Baca juga: Tafsir Ilmi: Pendekatan Ilmiah Terhadap al-Quran
Dalam konteks pendidikan Islam, pesantren, madrasah, dan sekolah Islam harus mulai menanamkan kembali semangat literasi berbasis nilai Qurani. Ini bisa dilakukan dengan metode tafsir tematik yang mendorong siswa berdiskusi, membuat refleksi pribadi dari ayat-ayat, serta mengaitkan nilai-nilai Islam dengan isu-isu kontemporer. Misalnya, bagaimana Islam memandang keadilan sosial, lingkungan, atau teknologi. Dengan begitu, siswa tidak hanya hafal ayat, tetapi juga mengerti konteks dan relevansi ajaran Islam dalam kehidupan sehari-hari.
Selain itu, orang tua dan guru juga perlu membangun lingkungan yang merangsang anak untuk membaca dan bertanya. Perpustakaan masjid, pojok baca Islami, atau halaqah literasi bisa menjadi ruang kreatif untuk menggabungkan kecintaan terhadap Al-Qur’an dengan kemampuan berpikir kritis. Diskusi keluarga yang melibatkan tafsir ayat-ayat atau kisah nabi juga menjadi metode sederhana tapi bermakna untuk menanamkan budaya literasi di rumah. Kegiatan seperti membaca sirah Nabawiyah sebelum tidur, menonton film bertema sejarah Islam, atau membuat jurnal tadabbur bisa menjadi cara efektif untuk mendekatkan anak pada literasi berbasis iman.
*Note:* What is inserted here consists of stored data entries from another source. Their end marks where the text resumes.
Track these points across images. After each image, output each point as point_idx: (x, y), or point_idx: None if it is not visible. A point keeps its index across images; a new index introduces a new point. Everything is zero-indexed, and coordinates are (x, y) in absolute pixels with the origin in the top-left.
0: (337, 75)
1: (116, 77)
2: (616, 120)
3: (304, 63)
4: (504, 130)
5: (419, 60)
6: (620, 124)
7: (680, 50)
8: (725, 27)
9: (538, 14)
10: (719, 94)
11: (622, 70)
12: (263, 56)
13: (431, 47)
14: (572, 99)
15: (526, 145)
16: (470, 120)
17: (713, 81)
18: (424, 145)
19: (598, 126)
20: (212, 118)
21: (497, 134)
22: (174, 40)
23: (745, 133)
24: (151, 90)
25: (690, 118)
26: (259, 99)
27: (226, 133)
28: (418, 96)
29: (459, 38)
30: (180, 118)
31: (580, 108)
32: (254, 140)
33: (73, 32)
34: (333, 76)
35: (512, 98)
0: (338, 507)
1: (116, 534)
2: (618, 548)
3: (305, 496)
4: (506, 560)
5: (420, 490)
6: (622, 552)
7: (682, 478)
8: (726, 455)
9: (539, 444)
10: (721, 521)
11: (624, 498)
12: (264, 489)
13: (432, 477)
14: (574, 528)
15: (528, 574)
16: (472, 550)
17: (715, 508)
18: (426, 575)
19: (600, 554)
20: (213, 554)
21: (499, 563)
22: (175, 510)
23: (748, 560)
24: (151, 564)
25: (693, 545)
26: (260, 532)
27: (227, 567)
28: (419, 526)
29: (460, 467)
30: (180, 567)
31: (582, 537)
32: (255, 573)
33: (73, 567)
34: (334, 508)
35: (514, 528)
Literasi dalam Islam tidak berhenti pada teks. Ia melibatkan proses tadabbur (perenungan) dan tafaqquh (pendalaman ilmu). Literasi menjadi jembatan antara wahyu dan realitas.
Dalam sejarahnya, banyak ilmuwan Muslim besar seperti Al-Farabi, Ibnu Sina, dan Ibnu Rusyd yang menjadikan literasi sebagai jalan menuju penguasaan pengetahuan secara multidisipliner. Mereka menulis, berdialog, dan meneliti yang semua berangkat dari panggilan iman untuk mencari ilmu. Bahkan lembaga-lembaga pendidikan Islam masa lalu seperti Bayt al-Hikmah dan Madrasah Nizamiyah menunjukkan bahwa tradisi membaca dan menulis sudah menjadi bagian integral dari kemajuan peradaban Islam.
Generasi terdahulu memiliki semangat belajar yang luar biasa. Mereka menyalin buku-buku dengan tangan, berjalan jauh demi menghadiri majelis ilmu, dan menghafal ribuan hadits. Kini, dengan kemudahan teknologi, seharusnya semangat itu tidak meredup, tapi justru menyala lebih terang. Literasi Qurani di era ini tidak lagi soal keterbatasan akses, tetapi soal kemauan dan kesadaran kolektif untuk kembali kepada esensi ilmu. Pendidikan Islam masa kini harus mampu memanfaatkan teknologi untuk mempermudah akses terhadap literatur Islami, e-book, jurnal, bahkan tafsir digital yang bisa diakses oleh siapa pun, kapan pun.
Literasi Qurani yang hidup bukan sekadar rutinitas membaca ayat, melainkan proses membentuk cara pandang Qurani terhadap dunia.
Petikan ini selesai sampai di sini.